As a fan of maple syrup, I never thought I would be able to move away, but then I found chocolate on pancakes. It's sweet, rich, but not sticky, and is a perfect substitute to the sugary, glossy syrup we all know and love.
I can never find buttermilk around the house, probably because we don't have any at home. This recipe is perfect for those who don't want to buy buttermilk or make it at home. With only 7 ingredients, this will be a perfect way to spend your weekend morning!
1 cup all purpose flour
2 tbsp granulated sugar
2 tsp baking powder - results in very fluffy pancakes
1/2 tsp baking soda
3 tbsp butter, melted and cooled
1 cup milk - for softer, thinner pancakes, use 3/4 cup
1/2 cup heavy cream
3 oz chocolate (not cocoa powder)
Combine flour, sugar, baking powder, and baking soda in a large mixing bowl. Make a divot in the center and add in egg, milk, butter, and milk. Mix batter together, but do not over-mix. A few lumps are fine.

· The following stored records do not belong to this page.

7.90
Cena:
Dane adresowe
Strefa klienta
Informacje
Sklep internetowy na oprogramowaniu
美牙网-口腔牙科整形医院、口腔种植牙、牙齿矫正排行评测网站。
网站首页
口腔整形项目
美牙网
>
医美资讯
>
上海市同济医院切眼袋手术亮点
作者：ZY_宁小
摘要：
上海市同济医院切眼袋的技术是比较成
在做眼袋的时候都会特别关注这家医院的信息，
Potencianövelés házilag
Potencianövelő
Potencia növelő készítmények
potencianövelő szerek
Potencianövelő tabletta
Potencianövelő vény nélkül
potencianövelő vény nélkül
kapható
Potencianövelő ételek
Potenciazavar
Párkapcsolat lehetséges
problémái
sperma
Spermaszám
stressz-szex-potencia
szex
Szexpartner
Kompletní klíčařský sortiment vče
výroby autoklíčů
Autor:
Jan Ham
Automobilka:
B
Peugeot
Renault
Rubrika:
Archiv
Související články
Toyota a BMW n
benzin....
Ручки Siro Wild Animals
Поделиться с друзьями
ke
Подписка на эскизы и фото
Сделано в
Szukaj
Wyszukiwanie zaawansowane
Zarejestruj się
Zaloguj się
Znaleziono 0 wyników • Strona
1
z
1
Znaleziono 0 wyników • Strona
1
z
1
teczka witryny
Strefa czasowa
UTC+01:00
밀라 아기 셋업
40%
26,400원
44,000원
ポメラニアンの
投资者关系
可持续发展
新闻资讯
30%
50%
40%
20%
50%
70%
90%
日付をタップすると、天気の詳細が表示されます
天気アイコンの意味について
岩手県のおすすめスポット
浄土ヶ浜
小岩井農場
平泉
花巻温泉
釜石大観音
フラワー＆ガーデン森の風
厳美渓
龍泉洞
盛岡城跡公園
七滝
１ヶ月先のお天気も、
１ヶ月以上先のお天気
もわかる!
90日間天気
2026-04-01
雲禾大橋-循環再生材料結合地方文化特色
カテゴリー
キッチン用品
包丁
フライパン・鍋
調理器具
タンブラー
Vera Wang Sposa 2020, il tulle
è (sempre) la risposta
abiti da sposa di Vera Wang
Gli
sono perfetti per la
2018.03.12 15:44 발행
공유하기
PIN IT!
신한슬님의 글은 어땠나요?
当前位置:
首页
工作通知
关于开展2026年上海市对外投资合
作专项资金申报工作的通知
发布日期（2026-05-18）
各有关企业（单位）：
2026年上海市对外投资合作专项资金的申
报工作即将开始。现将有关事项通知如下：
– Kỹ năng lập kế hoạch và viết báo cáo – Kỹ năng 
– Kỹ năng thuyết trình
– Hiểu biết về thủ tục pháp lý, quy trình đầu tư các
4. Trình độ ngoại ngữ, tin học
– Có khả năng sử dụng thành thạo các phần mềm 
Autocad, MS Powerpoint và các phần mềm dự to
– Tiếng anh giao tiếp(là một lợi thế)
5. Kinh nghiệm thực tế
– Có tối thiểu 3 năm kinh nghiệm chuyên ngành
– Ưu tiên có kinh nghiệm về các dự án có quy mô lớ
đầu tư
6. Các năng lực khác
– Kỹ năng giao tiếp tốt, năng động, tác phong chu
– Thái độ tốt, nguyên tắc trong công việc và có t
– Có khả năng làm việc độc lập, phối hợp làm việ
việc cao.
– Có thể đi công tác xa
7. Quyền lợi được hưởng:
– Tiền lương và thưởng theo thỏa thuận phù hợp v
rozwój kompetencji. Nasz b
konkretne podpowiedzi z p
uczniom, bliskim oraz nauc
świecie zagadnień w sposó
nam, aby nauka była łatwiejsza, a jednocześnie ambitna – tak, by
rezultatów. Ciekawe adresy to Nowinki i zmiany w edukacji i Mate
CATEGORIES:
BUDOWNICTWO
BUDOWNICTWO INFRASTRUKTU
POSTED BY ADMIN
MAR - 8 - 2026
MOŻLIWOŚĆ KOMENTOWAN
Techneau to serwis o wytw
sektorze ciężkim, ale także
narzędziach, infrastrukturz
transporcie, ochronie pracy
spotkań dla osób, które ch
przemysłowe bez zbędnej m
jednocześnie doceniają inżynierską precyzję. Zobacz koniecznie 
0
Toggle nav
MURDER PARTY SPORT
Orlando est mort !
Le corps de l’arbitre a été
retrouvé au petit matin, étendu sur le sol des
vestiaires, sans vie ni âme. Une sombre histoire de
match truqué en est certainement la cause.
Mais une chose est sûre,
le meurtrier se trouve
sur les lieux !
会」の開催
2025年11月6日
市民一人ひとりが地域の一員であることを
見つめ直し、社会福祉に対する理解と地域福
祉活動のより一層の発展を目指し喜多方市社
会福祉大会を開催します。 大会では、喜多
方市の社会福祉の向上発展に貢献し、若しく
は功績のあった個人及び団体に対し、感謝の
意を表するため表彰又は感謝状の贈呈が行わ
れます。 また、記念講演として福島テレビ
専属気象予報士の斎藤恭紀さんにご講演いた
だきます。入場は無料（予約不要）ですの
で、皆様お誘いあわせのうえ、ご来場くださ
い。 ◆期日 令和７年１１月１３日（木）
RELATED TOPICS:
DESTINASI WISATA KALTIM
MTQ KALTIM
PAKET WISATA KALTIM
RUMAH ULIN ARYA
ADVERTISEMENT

Heat a nonstick skillet over medium-high heat. Do not at butter. Place 1/2 cup of batter in the pan, and let the batter gradually move towards the edge of the pan. You do not have to guide it with a spatula to make a perfect circle, it will form itself.
Cook for 1-2 minutes until beautifully golden brown, then flip and cook for an additional 1 minute.
Chocolate ganache: Heat cream in a saucepan over low heat until small wisps of smoke start to rise. Immediately take off the heat and pour over chocolate. Let sit for 4 minutes without touching. Stir with a whisk or spatula until the ganache comes together.
Serve with chocolate sauce and enjoy!